*Zu erledigende Aufgabe*. Gib den Übungsfall zum Hauptausschuss beginnend mit „Prüfungsmäßig wäre also“ und weiter bis „müsste zulässig sein.“ erneut wieder. Setze dabei überall „Rechtsbehelf“ an die Stelle von „Antrag“.

*Seitenauszug*.
Der Hauptausschuss – Übungsfall
Wie seit einigen Tagen in den aktuellen Nachrichten angekündigt, hat der Deutsche Bundestag heute die Einrichtung eines sog. „Hauptausschusses“ oder „Superausschusses“ unter dem Vorsitz von Norbert Lammert beschlossen. Grund hierfür ist der Umstand, dass sich die Koalitionsgespräche zwischen CDU und SPD lange hingezogen haben (so lange wie noch nie seit Bestehen der Bundesrepublik, dazu auch unser Artikel zum Thema „geschäftsführende“ Regierung) und daher einige wichtige Themen auf der Strecke geblieben sind. So muss wohl über einige Vorlagen noch vor der Jahreswende abgestimmt werden. Hierfür will die designierte Große Koalition einen neuen Ausschuss ins Leben rufen, um die parlamentarische Arbeit am Leben zu erhalten. Unmut regt sich bei der Opposition und auch bei Verfassungsrechtlern.
Grund genug, sich dem Thema – besondere für die Mündliche Prüfung – einmal auf Prüfungsniveau zu nähern. Die fiktive Frage lautet, ob ein einzelner Abgeordneter (A), der keinen Ausschussplatz ergattern konnte, gegen die Einsetzung des Hauptausschusses vor dem BVerfG vorgehen kann.
Prüfungsmäßig wäre also die Frage zu beantworten, ob ein Antrag des A Erfolg hätte. In Betracht kommt vorliegend ein Antrag im Organstreitverfahren gem. Art. 93 Abs. 1 Nr. 1 GG, § 13 Nr. 5 BVerfGG.
Dazu müsste der Antrag zulässig und begründet sein.
A. Zulässigkeit
Der Antrag müsste zulässig sein.
- Das BVerfG ist für das Organstreitverfahren zuständig gem. Art. 93 Abs. 1 Nr. 1 GG, § 13 Nr. 5 BVerfGG.

*Datensatzinhalt*.
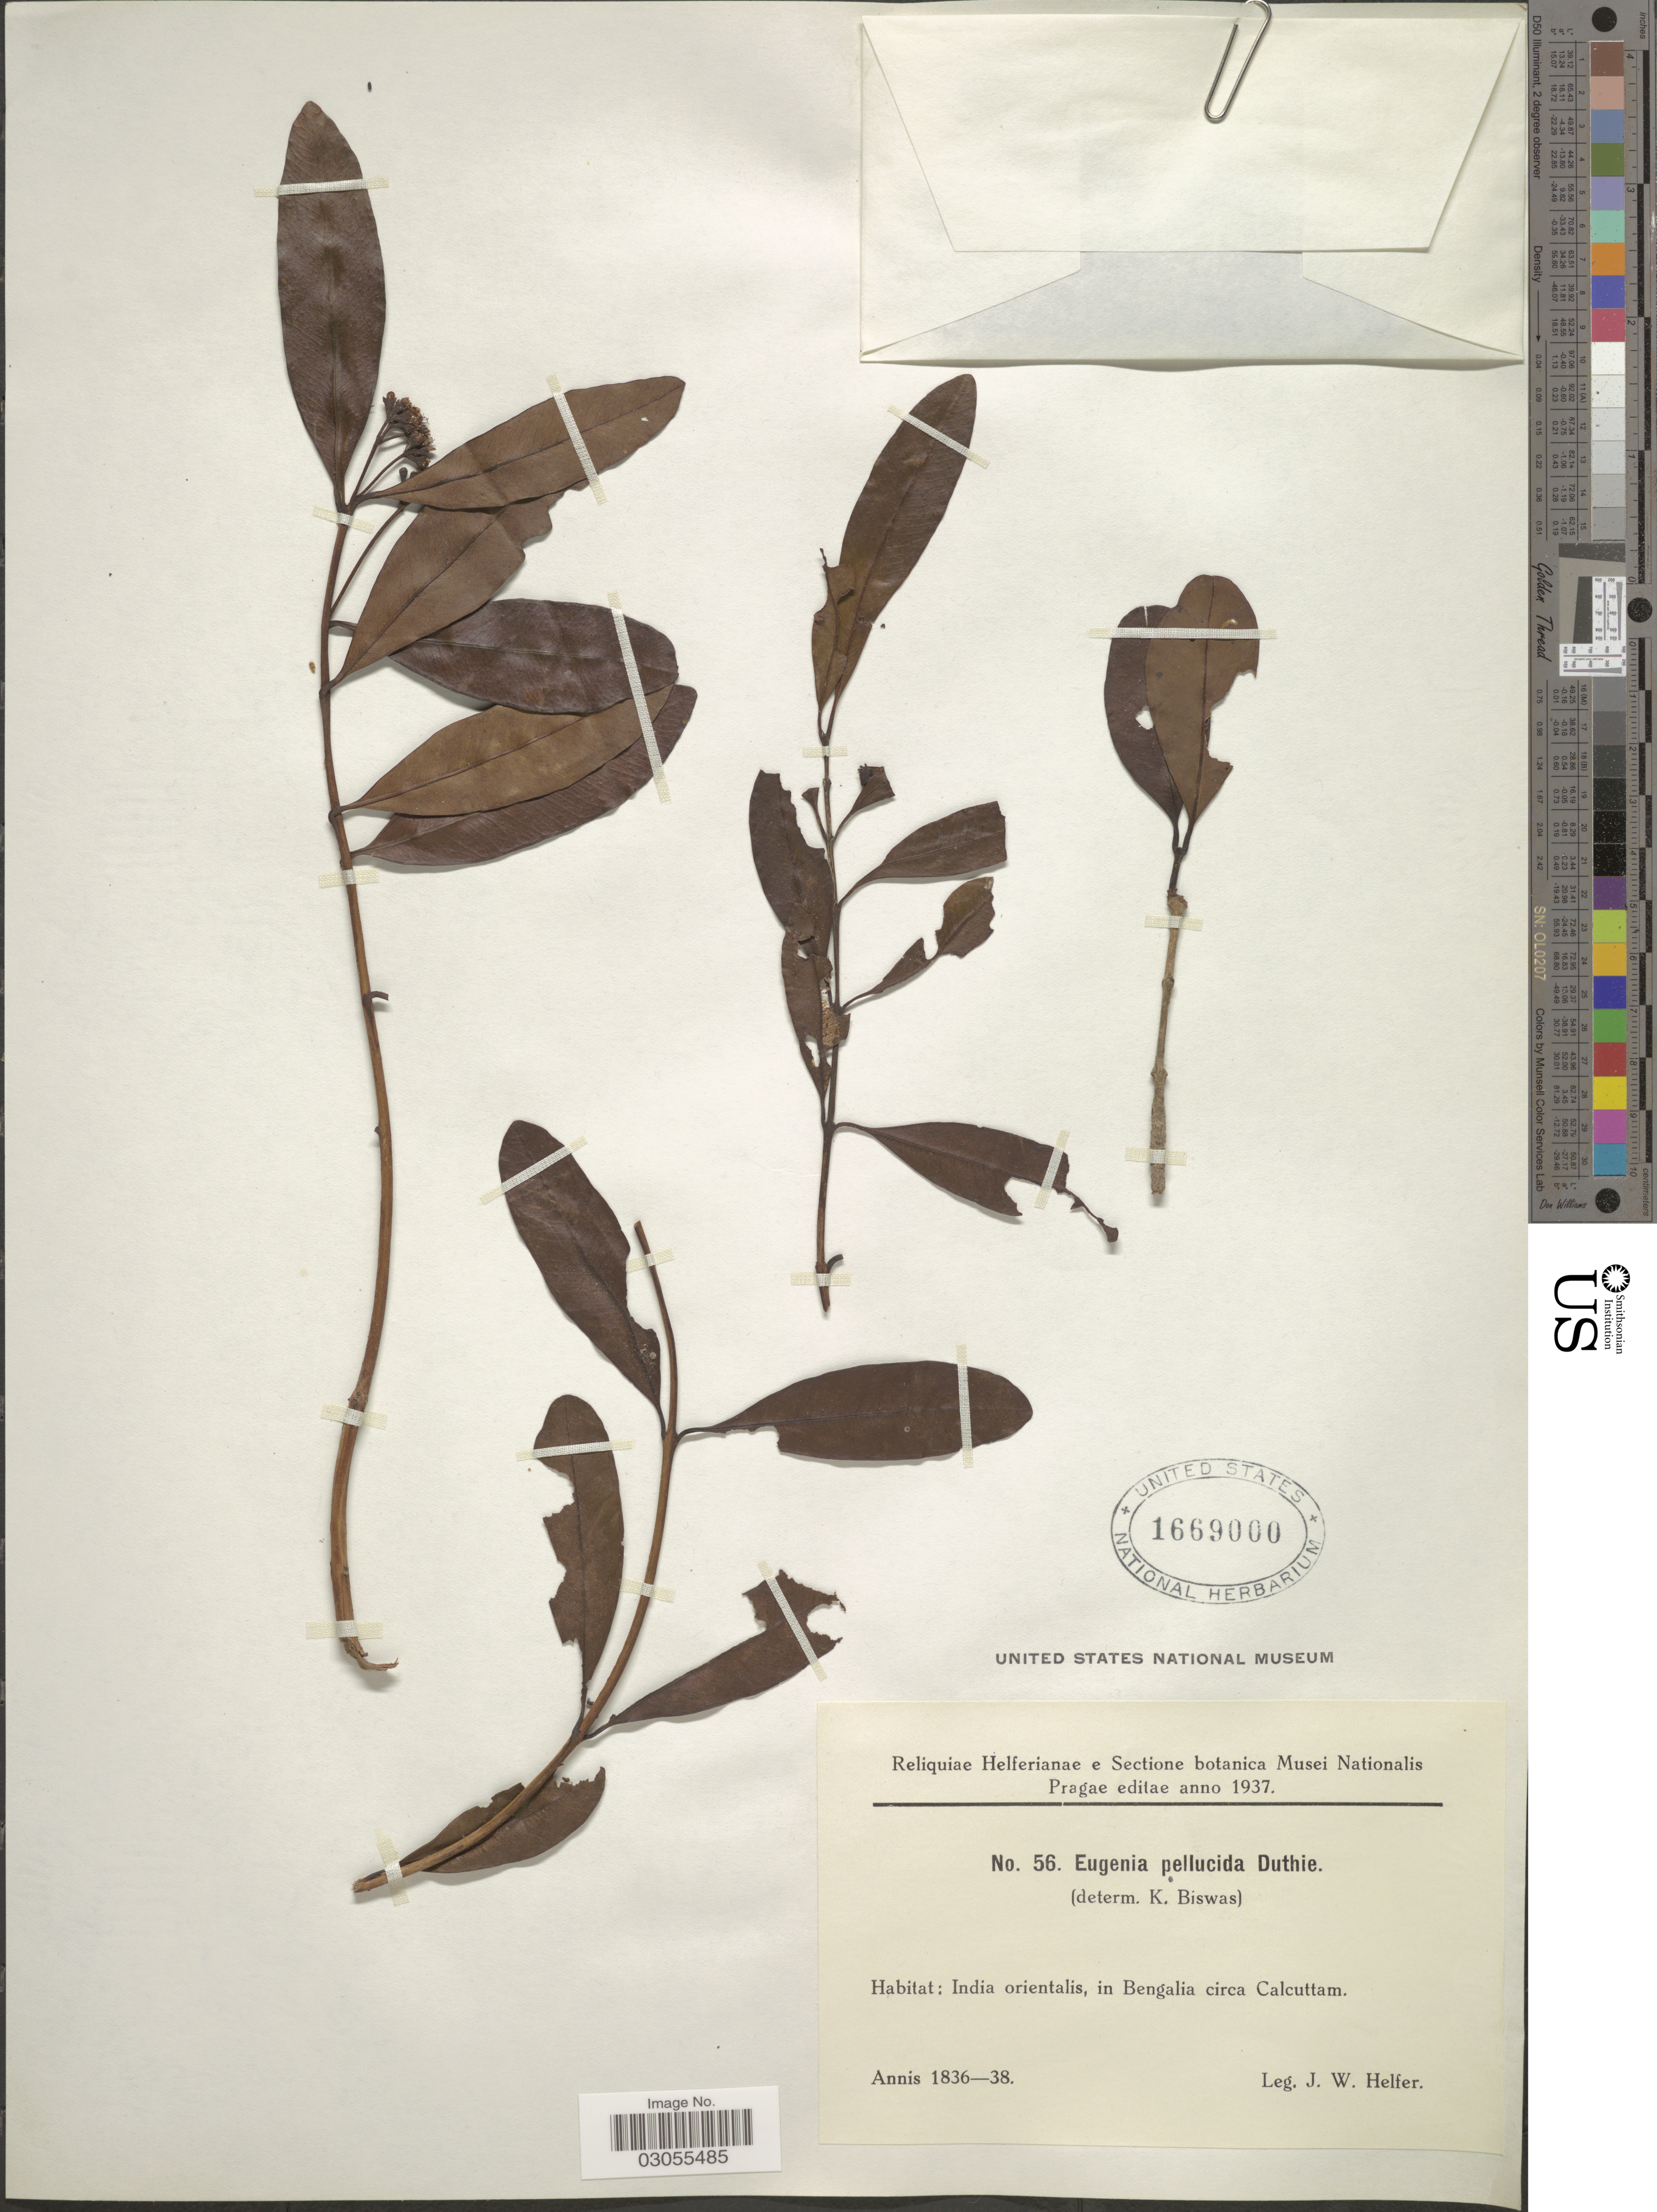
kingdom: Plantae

*Ausgearbeitete Lösung*.
Prüfungsmäßig wäre also die Frage zu beantworten, ob ein Rechtsbehelf des A Erfolg hätte. In Betracht kommt vorliegend ein Rechtsbehelf im Organstreitverfahren gem. Art. 93 Abs. 1 Nr. 1 GG, § 13 Nr. 5 BVerfGG.
Dazu müsste der Rechtsbehelf zulässig und begründet sein.
A. Zulässigkeit
Der Rechtsbehelf müsste zulässig sein.